First of all, who is the maintainer of driver_at? In other words,
who should I be asking questions about this driver?

I have a bunch of modems that I am considering to write drivers
for (SIM800/900, several Ublox).

There is this concept of URC, Unsolicited Response Code, that some of
the modems can emit. I don't quite grasp how this is supposed to work
with our AT driver. There are no examples or uses of the AT driver.
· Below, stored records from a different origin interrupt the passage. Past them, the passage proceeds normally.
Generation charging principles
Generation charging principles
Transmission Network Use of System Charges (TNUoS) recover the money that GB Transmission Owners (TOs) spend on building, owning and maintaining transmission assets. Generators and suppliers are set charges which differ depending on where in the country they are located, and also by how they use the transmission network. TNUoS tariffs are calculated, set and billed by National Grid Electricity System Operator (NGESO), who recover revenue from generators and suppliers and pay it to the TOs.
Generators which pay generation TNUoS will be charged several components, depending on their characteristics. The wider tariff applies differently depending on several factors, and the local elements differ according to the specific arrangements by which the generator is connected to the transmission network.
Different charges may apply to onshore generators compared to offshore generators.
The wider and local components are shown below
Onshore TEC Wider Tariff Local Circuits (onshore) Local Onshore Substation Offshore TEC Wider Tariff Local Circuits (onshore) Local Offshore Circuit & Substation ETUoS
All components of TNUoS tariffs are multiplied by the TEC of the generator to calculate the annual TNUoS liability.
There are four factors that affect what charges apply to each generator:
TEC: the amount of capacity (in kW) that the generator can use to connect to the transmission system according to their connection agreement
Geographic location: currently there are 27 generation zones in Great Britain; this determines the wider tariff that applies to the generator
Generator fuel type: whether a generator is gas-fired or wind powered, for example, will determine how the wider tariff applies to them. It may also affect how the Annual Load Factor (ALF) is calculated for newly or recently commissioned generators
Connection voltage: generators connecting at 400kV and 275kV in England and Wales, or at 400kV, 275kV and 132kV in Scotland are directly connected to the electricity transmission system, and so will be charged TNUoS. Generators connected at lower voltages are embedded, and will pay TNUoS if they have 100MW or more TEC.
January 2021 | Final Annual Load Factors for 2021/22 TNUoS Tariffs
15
Before throwing in my first question, here is an excerpt of the Ublox
datasheet
    "The DCE/MT interface can operate in these modes:
• Command mode: the DCE waits for AT command instructions. The DCE interprets all the characters received as commands to execute. The DCE may send responses back to the DTE indicating the outcome of the command or further information without having received any commands by the DTE (e.g. unsolicited response code - URC). Any communication in the command mode (in both directions) is terminated by the command
line termination character.
..."

The way I interpret this is that the device may or may not output URCs
after sending a command. And it is not clear to me in which order URCs
are mixed with the normal output.

To be able to handle both normal output and URC there must be a single
function that reads responses from the device and while doing so it should
handle URCs. In any case, our (SODAQ) Arduino libraries do it that way.

The function process_urc has a while loop that reads lines from the device,
it processes URCs, but it also throws away anything else. That doesn't feel
right. Or does it?

Is somebody using the AT driver? Is somebody using the URC facility?